3 There is some suggestion, though largely effaced from Coinage of Saorstát Éireann (1928), that the eventual decision to commission the English artist Percy Metcalfe to design all 8 coins was a political one. It was taken, that is, in the knowledge that the chairman’s own preferred solution—to use two or three designs from the best two or three artists—would have required the state to commission work from the Italian medallist, Publio Morbiducci. Five years earlier, Morbiducci had created the very first piece of Fascist art (and even provided the movement with its definitive icon) when he produced a fasce design (a bundle of rods rolled around an axe: originally a symbol of Roman Imperial power) for the reverse of the new 2 lira piece. The fasce had first appeared on a modern coin in the talons of the American Eagle on the reverse of the US ‘Mercury’ dime in 1916, but Morbiducci’s design was the one to introduce a genuine ‘fascist æsthetic’ to the world. Yeats found it difficult to disguise his admiration for the new politics and new æsthetic of Mussolini’s party. He described the muscular, threatening interpretation of the Bull of Thurii in Morbiducci’s submission—with its massive arched neck, heavy pistle and pawing right front hoof—as ‘magnificent’.

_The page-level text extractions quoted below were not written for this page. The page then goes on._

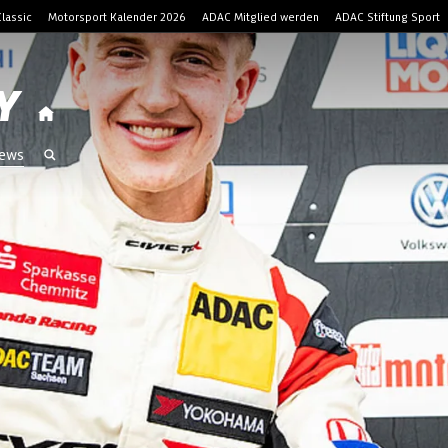
lassic
Motorsport Kalender 2026
ADAC Mitglied werden
ADAC Stiftung Sport
Y
ews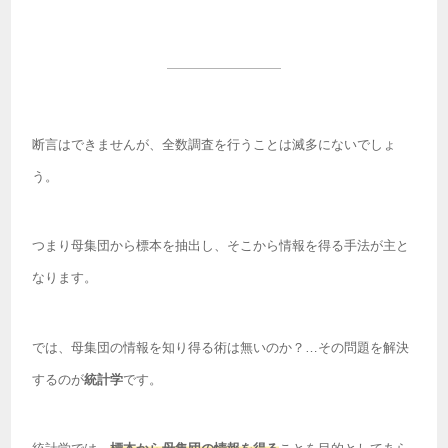
断言はできませんが、全数調査を行うことは滅多にないでしょ
う。
つまり母集団から標本を抽出し、そこから情報を得る手法が主と
なります。
では、母集団の情報を知り得る術は無いのか？…その問題を解決
するのが
統計学
です。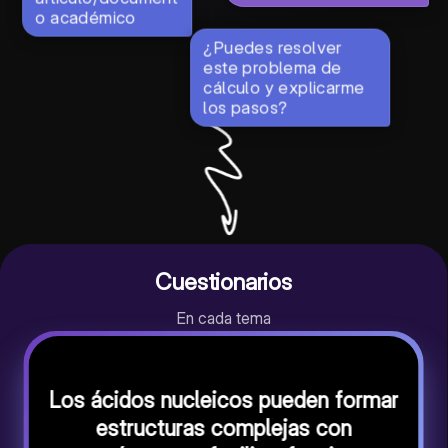
o académico
¿Puedes resolver
este problema de
cálculo y explicarme
los pasos?
Cuestionarios
En cada tema
Los ácidos nucleicos pueden formar
estructuras complejas con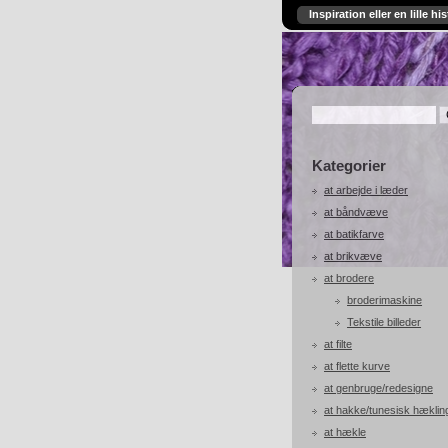
Inspiration eller en lille his
Kategorier
at arbejde i læder
at båndvæve
at batikfarve
at brikvæve
at brodere
broderimaskine
Tekstile billeder
at filte
at flette kurve
at genbruge/redesigne
at hakke/tunesisk hæklin
at hækle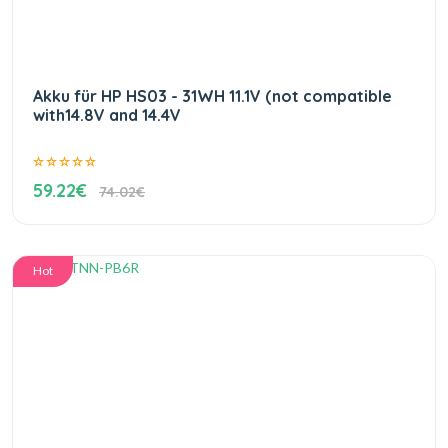
Akku für HP HS03 - 31WH 11.1V (not compatible
with14.8V and 14.4V
59.22€
74.02€
Hot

4 This is a clear indication, if any were needed, of Yeats’s gnosticism. Many gnostics of the Byzantine era, for example, believed the serpent in the Garden of Eden to have been sent as a messenger of Sophia (wisdom) to help humanity defy the Demiurge who had imprisoned them in his creation. There is also the Kabbalistic image to be borne in mind of the lightning strike of knowledge on the tree of life, which could just as easily represent a serpentine ascent as a thunderclap of revelation. The Kabbala, after all, is posited on the notion that the Bible does not mean what on the surface it appears to say. The final source from antiquity which might complete the trinity of the ‘half divine serpent’ is Pythia, the Sybil of Delphi, who is associated with the snake-goddess of Python—herself a version of the ancient snake-handling deities in the city-states of Assyria, Mesopotamia and Persia. This last example obviously bridges the imaginative gap back to the Golden Bough. The Sybil at Cumæ is, at the very least, the offspring of Pythia. She tells Æneas to search for a particular tree in the wood and to pull a golden branch off it. The story is patently similar to that of the Tree of Knowledge in Genesis. Who is to say the Golden Bough could not, in fact, have been a snake?